Based on all the facts and circumstances we find that a portion of each year’s deficiency herein was due to fraud.
Issue U. Innocent Spouse
Under section 6013(e) a spouse is considered to be innocent of wrongly omitting income even though she joined in the filing of a return under section 6013(a) if three prerequisites are met: (1) The income found to be omitted is attributable to the other spouse; (2) the spouse did not know, and had no reason to know, of the omission; and (3) after considering all facts and circumstances and whether the spouse derived a significant benefit from the omitted income it is inequitable to hold the spouse liable for the deficiency arising due to the omission.
Clevonne joined in the filing of returns for 2 of the years in issue. Although the record indicates that the returns were prepared by professionals, it also indicates that she was knowledgeable of the status of family finances and, in fact, played an active role in keeping the financial records.
Clevonne also significantly benefited from the increased wealth. Petitioners’ standard of living was in line with their income. A new home with a pool was built to Nick’s specifications. Petitioners acquired a Rolls Royce. They made trips. Nick purchased jewels for Clevonne during the years in issue.
We find that Clevonne fails to satisfy the conditions set forth in section 6013(e)(1)(B) and (C) and, therefore, fails to qualify as an innocent spouse. Sonnenborn v. Commissioner, 57 T.C. 373, 381 (1971).
Decisions will be entered for the respondent.

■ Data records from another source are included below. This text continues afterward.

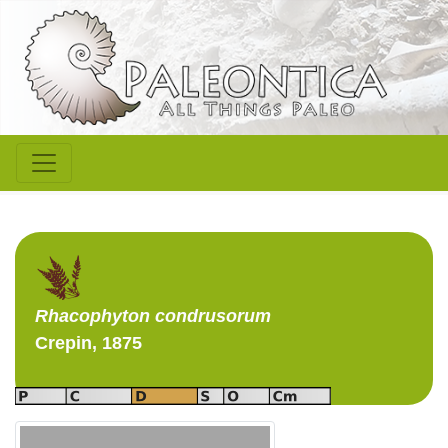
Rhacophyton
condrusorum
Crepin, 1875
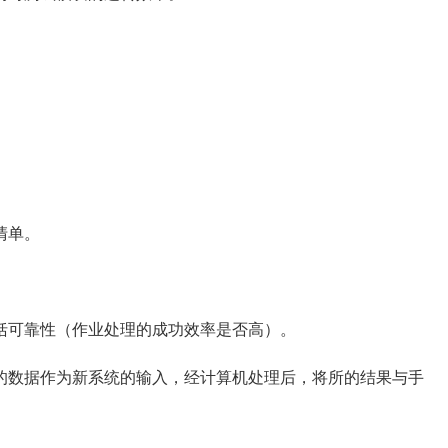
清单。
可靠性（作业处理的成功效率是否高）。
数据作为新系统的输入，经计算机处理后，将所的结果与手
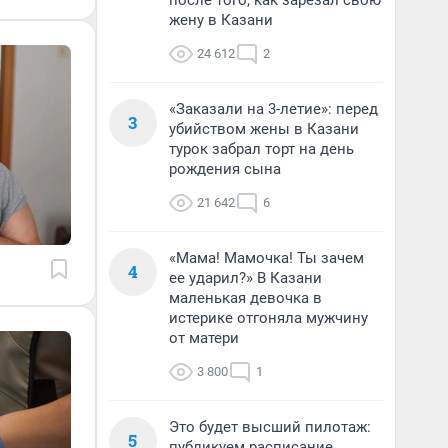
после того, как зарезал свою
жену в Казани
24 612
2
«Заказали на 3-летие»: перед
3
убийством жены в Казани
турок забрал торт на день
рождения сына
21 642
6
«Мама! Мамочка! Ты зачем
4
ее ударил?» В Казани
маленькая девочка в
истерике отгоняла мужчину
от матери
3 800
1
Это будет высший пилотаж:
5
публикуем расписание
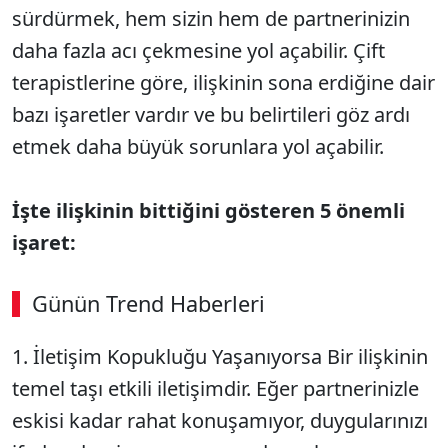
sürdürmek, hem sizin hem de partnerinizin
daha fazla acı çekmesine yol açabilir. Çift
terapistlerine göre, ilişkinin sona erdiğine dair
bazı işaretler vardır ve bu belirtileri göz ardı
etmek daha büyük sorunlara yol açabilir.
İşte ilişkinin bittiğini gösteren 5 önemli
işaret:
Günün Trend Haberleri
1. İletişim Kopukluğu Yaşanıyorsa Bir ilişkinin
temel taşı etkili iletişimdir. Eğer partnerinizle
eskisi kadar rahat konuşamıyor, duygularınızı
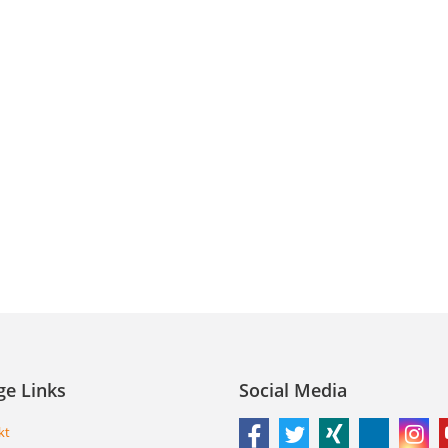
ge Links
Social Media
kt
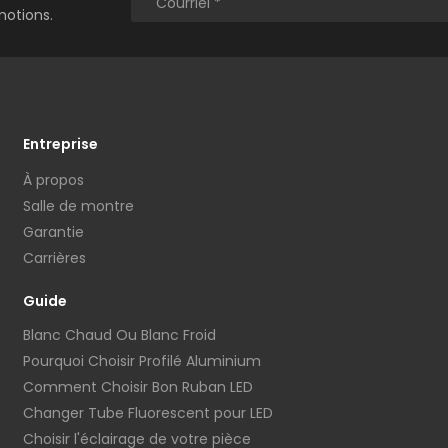
motions.
Entreprise
À propos
Salle de montre
Garantie
Carrières
Guide
Blanc Chaud Ou Blanc Froid
Pourquoi Choisir Profilé Aluminium
Comment Choisir Bon Ruban LED
Changer Tube Fluorescent pour LED
Choisir l'éclairage de votre pièce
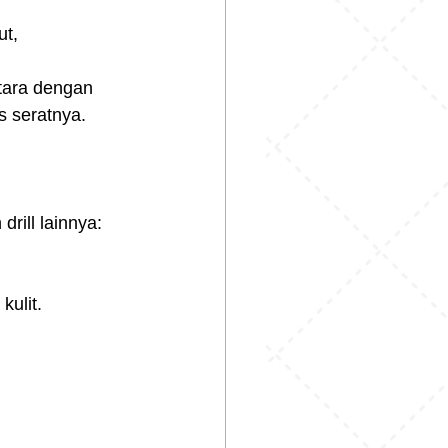
t, 
tara dengan 
s seratnya.
rill lainnya:
ulit.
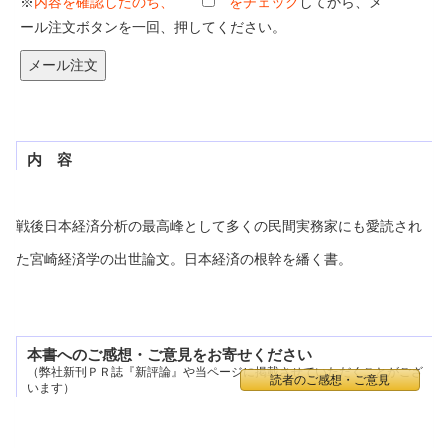
※
内容を確認したのち、
をチェック
してから、メ
ール注文ボタンを一回、押してください。
内 容
戦後日本経済分析の最高峰として多くの民間実務家にも愛読され
た宮崎経済学の出世論文。日本経済の根幹を繙く書。
本書へのご感想・ご意見をお寄せください
（弊社新刊ＰＲ誌『新評論』や当ページに掲載させていただくことがござ
読者のご感想・ご意見
います）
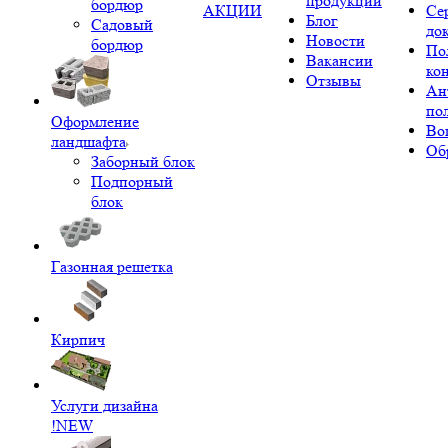
продукции
бордюр
АКЦИИ
Се
Блог
Садовый
до
Новости
бордюр
По
Вакансии
ко
Отзывы
Ан
по
Оформление
Во
ландшафта
Об
Заборный блок
Подпорный
блок
Газонная решетка
Кирпич
Услуги дизайна
!NEW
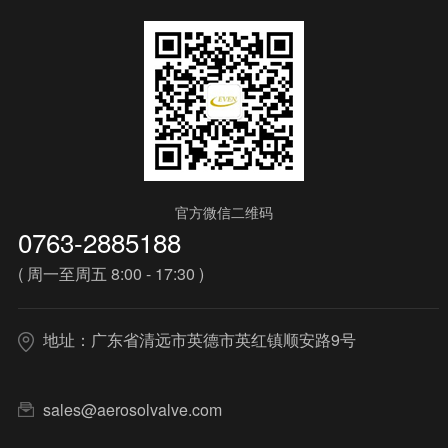
官方微信二维码
0763-2885188
( 周一至周五 8:00 - 17:30 )
地址：广东省清远市英德市英红镇顺安路9号
sales@aerosolvalve.com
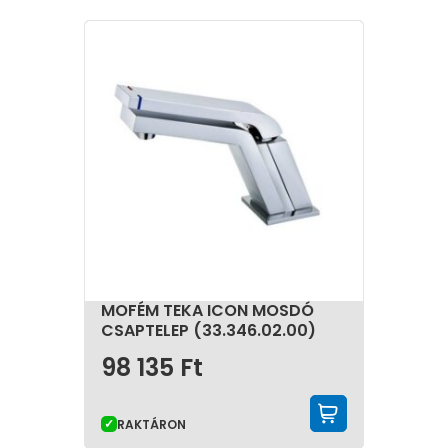
MOFÉM TEKA ICON MOSDÓ
CSAPTELEP (33.346.02.00)
98 135
Ft
KOSÁRBA 
RAKTÁRON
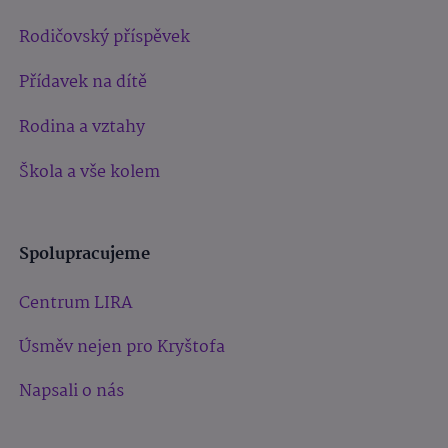
Rodičovský příspěvek
Přídavek na dítě
Rodina a vztahy
Škola a vše kolem
Spolupracujeme
Centrum LIRA
Úsměv nejen pro Kryštofa
Napsali o nás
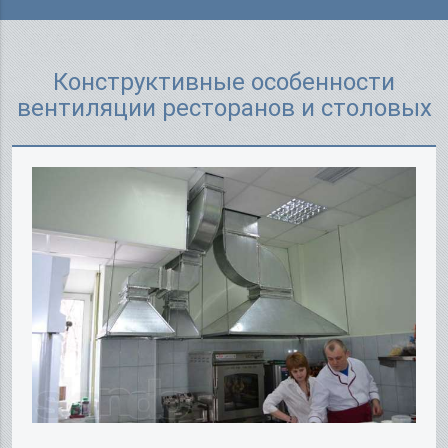
Конструктивные особенности
вентиляции ресторанов и столовых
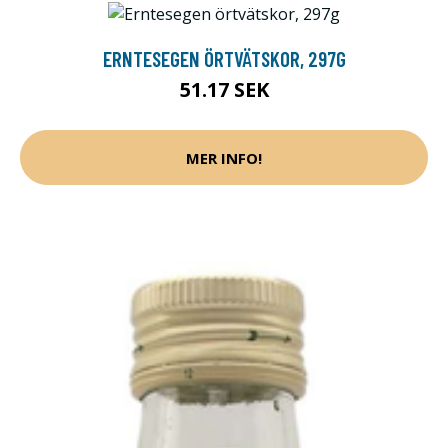
ERNTESEGEN ÖRTVÄTSKOR, 297G
51.17 SEK
MER INFO!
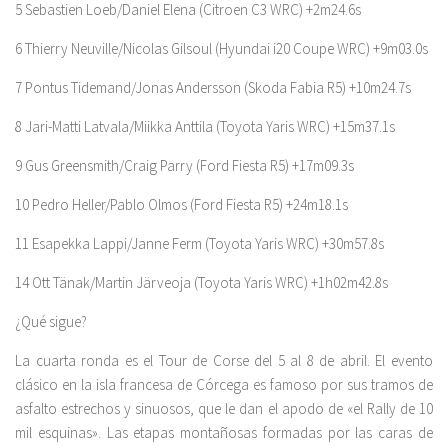
5 Sebastien Loeb/Daniel Elena (Citroen C3 WRC) +2m24.6s
6 Thierry Neuville/Nicolas Gilsoul (Hyundai i20 Coupe WRC) +9m03.0s
7 Pontus Tidemand/Jonas Andersson (Skoda Fabia R5) +10m24.7s
8 Jari-Matti Latvala/Miikka Anttila (Toyota Yaris WRC) +15m37.1s
9 Gus Greensmith/Craig Parry (Ford Fiesta R5) +17m09.3s
10 Pedro Heller/Pablo Olmos (Ford Fiesta R5) +24m18.1s
11 Esapekka Lappi/Janne Ferm (Toyota Yaris WRC) +30m57.8s
14 Ott Tänak/Martin Järveoja (Toyota Yaris WRC) +1h02m42.8s
¿Qué sigue?
La cuarta ronda es el Tour de Corse del 5 al 8 de abril. El evento
clásico en la isla francesa de Córcega es famoso por sus tramos de
asfalto estrechos y sinuosos, que le dan el apodo de «el Rally de 10
mil esquinas». Las etapas montañosas formadas por las caras de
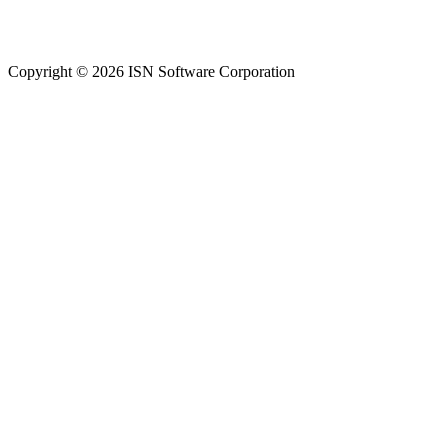
Copyright © 2026 ISN Software Corporation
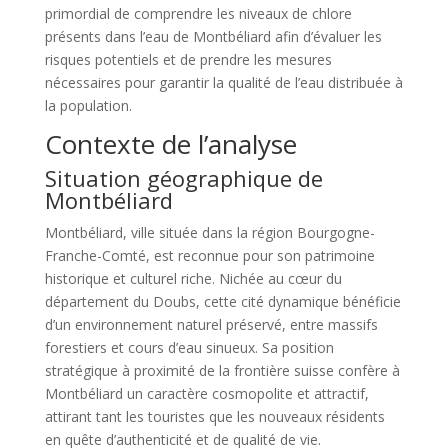
primordial de comprendre les niveaux de chlore
présents dans l’eau de Montbéliard afin d’évaluer les
risques potentiels et de prendre les mesures
nécessaires pour garantir la qualité de l’eau distribuée à
la population.
Contexte de l’analyse
Situation géographique de
Montbéliard
Montbéliard, ville située dans la région Bourgogne-
Franche-Comté, est reconnue pour son patrimoine
historique et culturel riche. Nichée au cœur du
département du Doubs, cette cité dynamique bénéficie
d’un environnement naturel préservé, entre massifs
forestiers et cours d’eau sinueux. Sa position
stratégique à proximité de la frontière suisse confère à
Montbéliard un caractère cosmopolite et attractif,
attirant tant les touristes que les nouveaux résidents
en quête d’authenticité et de qualité de vie.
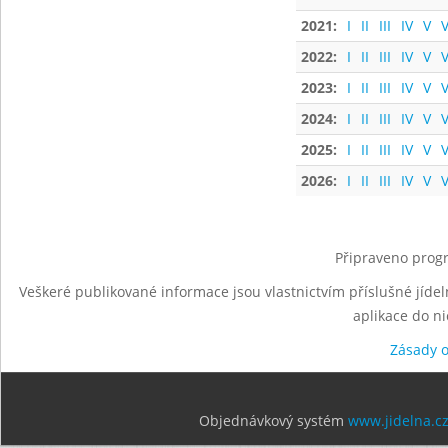
2021:
I
II
III
IV
V
V
2022:
I
II
III
IV
V
V
2023:
I
II
III
IV
V
V
2024:
I
II
III
IV
V
V
2025:
I
II
III
IV
V
V
2026:
I
II
III
IV
V
V
Připraveno progr
Veškeré publikované informace jsou vlastnictvím příslušné jídel
aplikace do n
Zásady 
Objednávkový systém
www.jidelna.c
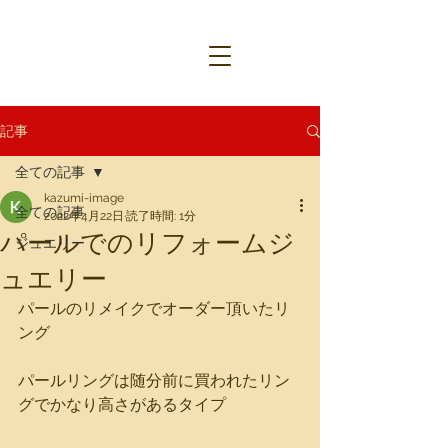
記事
全ての記事
kazumi-image
全ての記事
2022年4月22日
読了時間: 1分
パールでのリフォームジ
ジュエリー
ュエリー
パールのリメイクでオーダー頂いたリ
ング
パールリングは随分前に買われたリン
グでかなり高さがあるタイプ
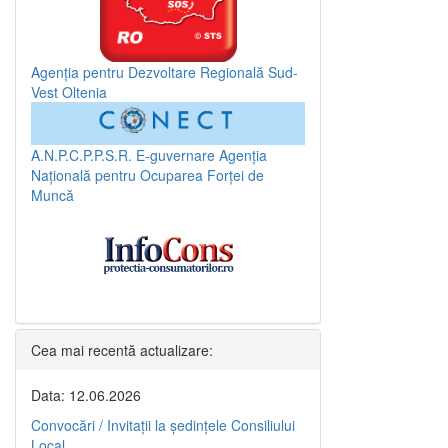
Agenția pentru Dezvoltare Regională Sud-
Vest Oltenia
A.N.P.C.P.P.S.R.
E-guvernare
Agenția
Națională pentru Ocuparea Forței de
Muncă
Cea mai recentă actualizare:
Data: 12.06.2026
Convocări / Invitaţii la şedinţele Consiliului
Local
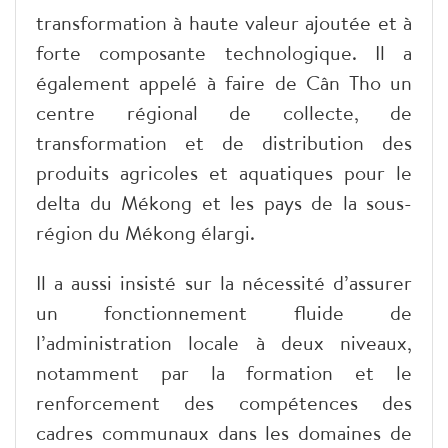
transformation à haute valeur ajoutée et à
forte composante technologique. Il a
également appelé à faire de Cân Tho un
centre régional de collecte, de
transformation et de distribution des
produits agricoles et aquatiques pour le
delta du Mékong et les pays de la sous-
région du Mékong élargi.
Il a aussi insisté sur la nécessité d’assurer
un fonctionnement fluide de
l’administration locale à deux niveaux,
notamment par la formation et le
renforcement des compétences des
cadres communaux dans les domaines de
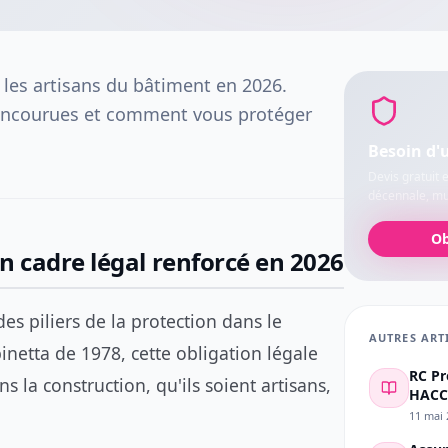
 les artisans du bâtiment en 2026.
s encourues et comment vous protéger
Besoin d'
Devis gratuit 
décennale, mul
Ob
un cadre légal renforcé en 2026
s piliers de la protection dans le
AUTRES ART
inetta de 1978, cette obligation légale
RC Pr
s la construction, qu'ils soient artisans,
HACCP
11 mai 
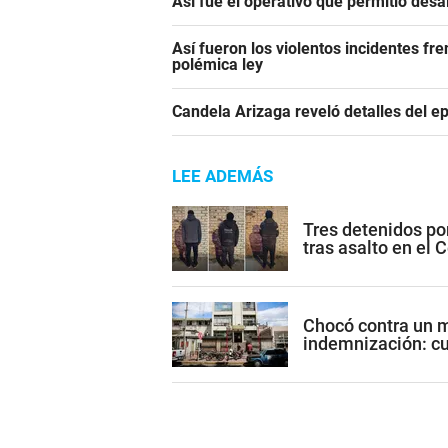
Así fue el operativo que permitió des
Así fueron los violentos incidentes fr
polémica ley
Candela Arizaga reveló detalles del e
LEE ADEMÁS
Tres detenidos po
tras asalto en el C
Chocó contra un m
indemnización: c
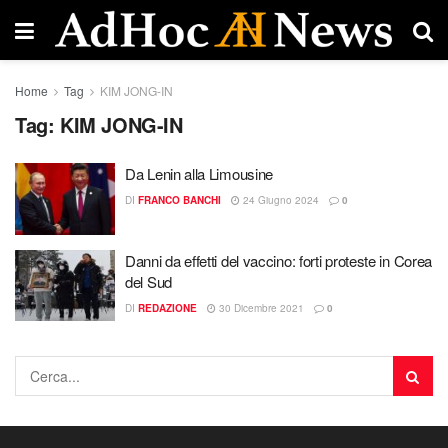
Home
Tag
KIM JONG-IN
Tag:
KIM JONG-IN
Da Lenin alla Limousine
DI
FRANCO BANCHI
24 Giugno 2024
0
Danni da effetti del vaccino: forti proteste in Corea
del Sud
DI
REDAZIONE
30 Dicembre 2021
0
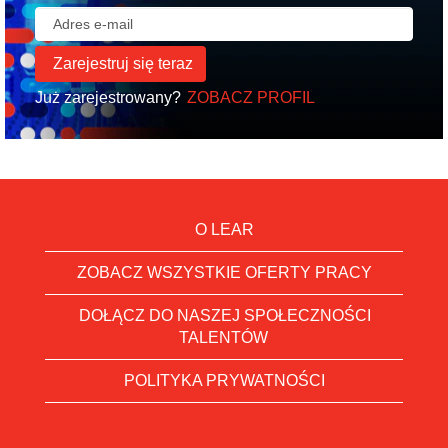
Już zarejestrowany?
ZOBACZ PROFIL
O LEAR
ZOBACZ WSZYSTKIE OFERTY PRACY
DOŁĄCZ DO NASZEJ SPOŁECZNOŚCI
TALENTÓW
POLITYKA PRYWATNOŚCI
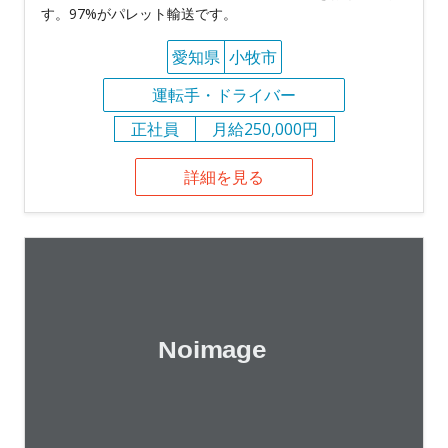
す。97%がパレット輸送です。
愛知県
小牧市
運転手・ドライバー
正社員
月給250,000円
詳細を見る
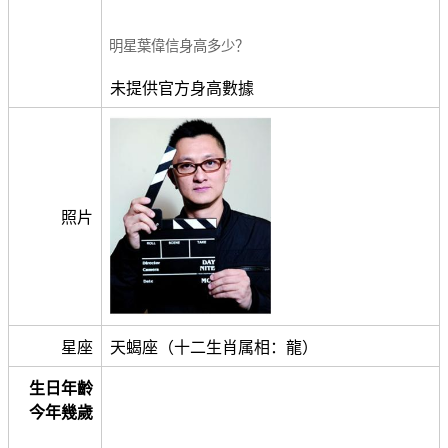
明星葉偉信身高多少？
未提供官方身高數據
照片
星座
天蝎座（十二生肖属相：龍）
生日年齡
今年幾歲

The investigation resulted in Nick’s conviction under the conspiracy charge described in 21 U.S.C. see. 846.
With respect to this issue Suarez v. Commissioner, 58 T.C. 792, 814 (1972), is distinguishable. In Suarez the Court suppressed evidence that had been illegally seized.
Respondent’s motion for leave to amend his answer filed Apr. 29, 1977, was granted. Therein respondent amended his calculations to reflect his assertion that Nick was an illegal alien. On brief respondent conceded Nick’s resident alien status.
Or two cars which together cost approximately $20,000.
For example: the purchase of three horses in November of 1972 for a total of $35,200 cash plus three cash deposits to two racing associations in 1972 and 1973 totaling $14,500 and the purchase of two Cadillacs for $19,934 cash in September of 1971 and a Rolls Royce in August of 1972, the former for cash and the latter for a trade-in plus approximately $13,200.